= EXERCISE BRIEF =
Show every line from the material below that contains the word "position", treating uppercase and lowercase as different.

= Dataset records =
━━━━━━
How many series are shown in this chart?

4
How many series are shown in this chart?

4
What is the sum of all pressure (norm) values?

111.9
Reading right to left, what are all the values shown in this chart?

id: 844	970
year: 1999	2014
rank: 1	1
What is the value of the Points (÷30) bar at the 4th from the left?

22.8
━━━━━━
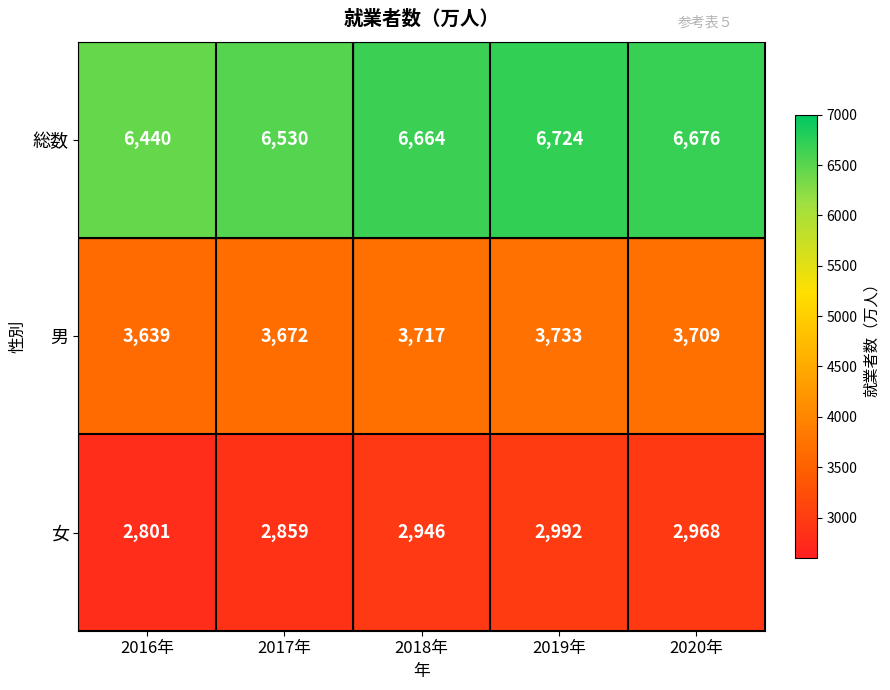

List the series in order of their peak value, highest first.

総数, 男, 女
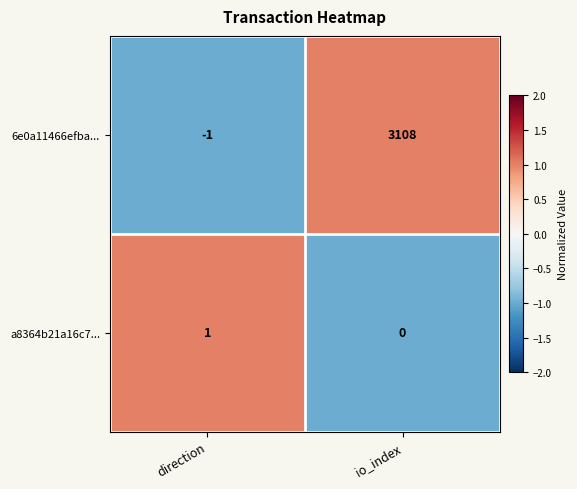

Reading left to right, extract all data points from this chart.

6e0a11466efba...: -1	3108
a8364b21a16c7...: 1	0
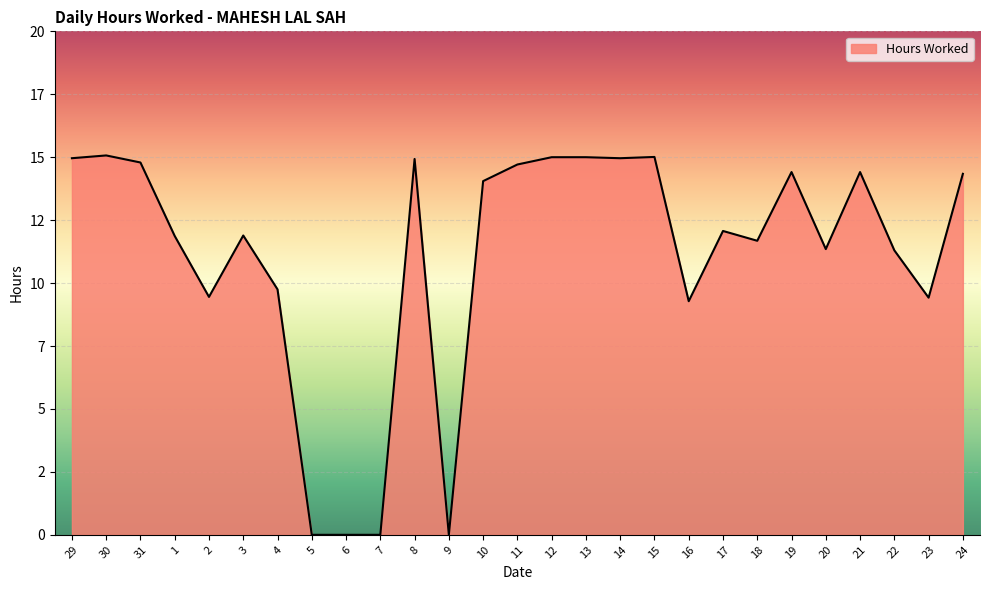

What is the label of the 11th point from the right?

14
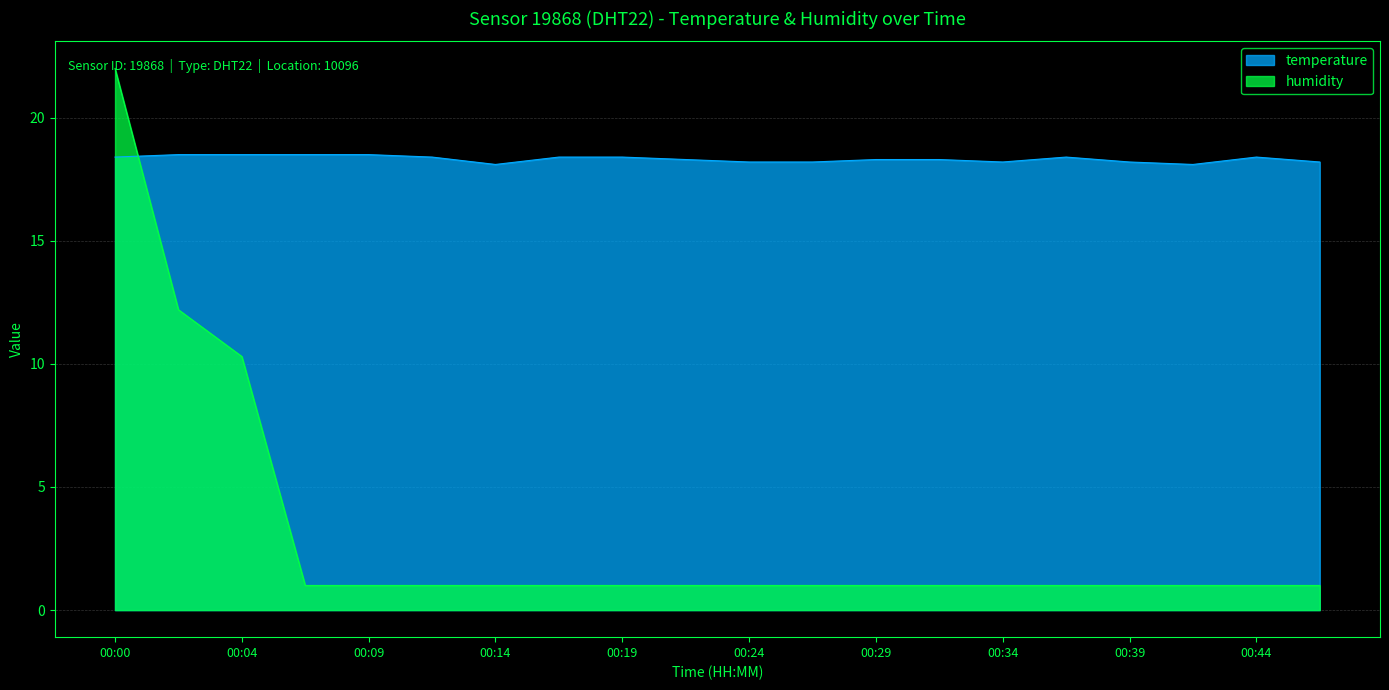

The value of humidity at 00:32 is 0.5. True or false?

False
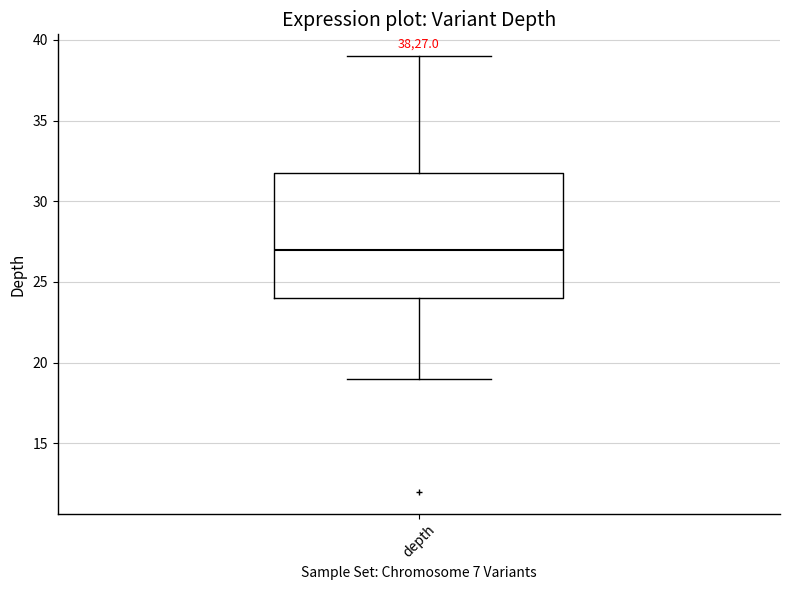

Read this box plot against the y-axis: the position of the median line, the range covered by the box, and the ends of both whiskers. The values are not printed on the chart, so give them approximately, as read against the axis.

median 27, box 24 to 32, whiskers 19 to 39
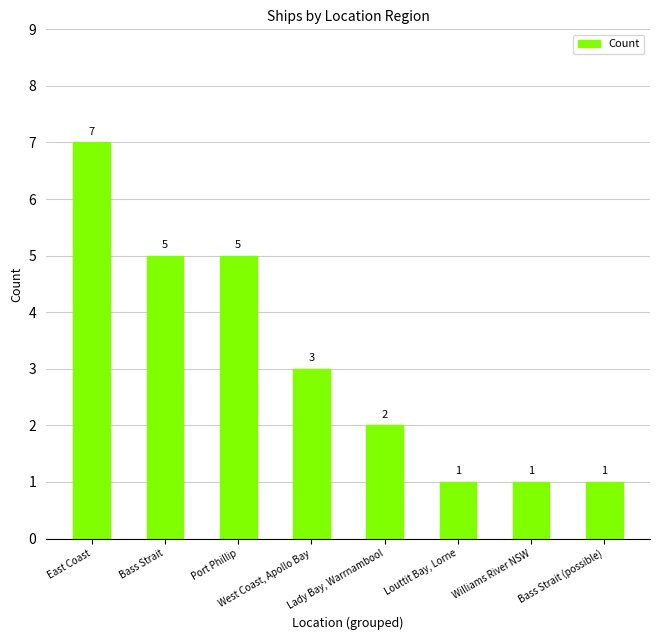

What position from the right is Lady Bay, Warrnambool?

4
━━━━━━
= RESPONSE TO THIS TASK =
Read this box plot against the y-axis: the position of the median line, the range covered by the box, and the ends of both whiskers. The values are not printed on the chart, so give them approximately, as read against the axis.
What position from the right is Lady Bay, Warrnambool?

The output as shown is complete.